**Work instruction**
Give again, word for word, each line below starting at the one that contains "to be here." and ending at the one that contains "mother came in.".

**Raw data**
####
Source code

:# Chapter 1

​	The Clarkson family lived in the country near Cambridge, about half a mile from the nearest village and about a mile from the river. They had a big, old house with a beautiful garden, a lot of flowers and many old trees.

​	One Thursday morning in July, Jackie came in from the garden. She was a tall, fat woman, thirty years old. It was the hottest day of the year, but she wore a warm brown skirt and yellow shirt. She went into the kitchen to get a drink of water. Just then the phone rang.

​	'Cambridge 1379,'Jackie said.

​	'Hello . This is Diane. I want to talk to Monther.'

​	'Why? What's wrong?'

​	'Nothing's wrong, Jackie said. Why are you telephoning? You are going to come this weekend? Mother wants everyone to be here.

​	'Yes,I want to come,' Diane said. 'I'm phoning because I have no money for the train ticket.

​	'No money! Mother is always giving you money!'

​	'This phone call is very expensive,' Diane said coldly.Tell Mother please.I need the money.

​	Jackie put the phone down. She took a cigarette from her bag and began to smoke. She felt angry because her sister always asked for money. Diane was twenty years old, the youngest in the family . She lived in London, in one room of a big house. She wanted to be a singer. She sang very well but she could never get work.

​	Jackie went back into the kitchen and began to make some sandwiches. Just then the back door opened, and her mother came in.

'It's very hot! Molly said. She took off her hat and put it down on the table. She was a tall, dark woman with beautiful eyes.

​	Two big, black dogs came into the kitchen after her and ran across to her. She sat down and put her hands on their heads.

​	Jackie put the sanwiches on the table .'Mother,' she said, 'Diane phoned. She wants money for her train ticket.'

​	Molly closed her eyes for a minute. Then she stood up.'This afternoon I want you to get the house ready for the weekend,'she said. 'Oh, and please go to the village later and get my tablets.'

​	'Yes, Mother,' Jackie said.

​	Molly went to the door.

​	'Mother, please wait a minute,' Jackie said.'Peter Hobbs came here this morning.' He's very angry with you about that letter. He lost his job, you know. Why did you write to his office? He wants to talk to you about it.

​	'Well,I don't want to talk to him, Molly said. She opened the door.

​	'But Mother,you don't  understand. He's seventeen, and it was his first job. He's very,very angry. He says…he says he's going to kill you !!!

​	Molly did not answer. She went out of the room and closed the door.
####
**Written solution**
​	'Nothing's wrong, Jackie said. Why are you telephoning? You are going to come this weekend? Mother wants everyone to be here.

​	'Yes,I want to come,' Diane said. 'I'm phoning because I have no money for the train ticket.

​	'No money! Mother is always giving you money!'

​	'This phone call is very expensive,' Diane said coldly.Tell Mother please.I need the money.

​	Jackie put the phone down. She took a cigarette from her bag and began to smoke. She felt angry because her sister always asked for money. Diane was twenty years old, the youngest in the family . She lived in London, in one room of a big house. She wanted to be a singer. She sang very well but she could never get work.

​	Jackie went back into the kitchen and began to make some sandwiches. Just then the back door opened, and her mother came in.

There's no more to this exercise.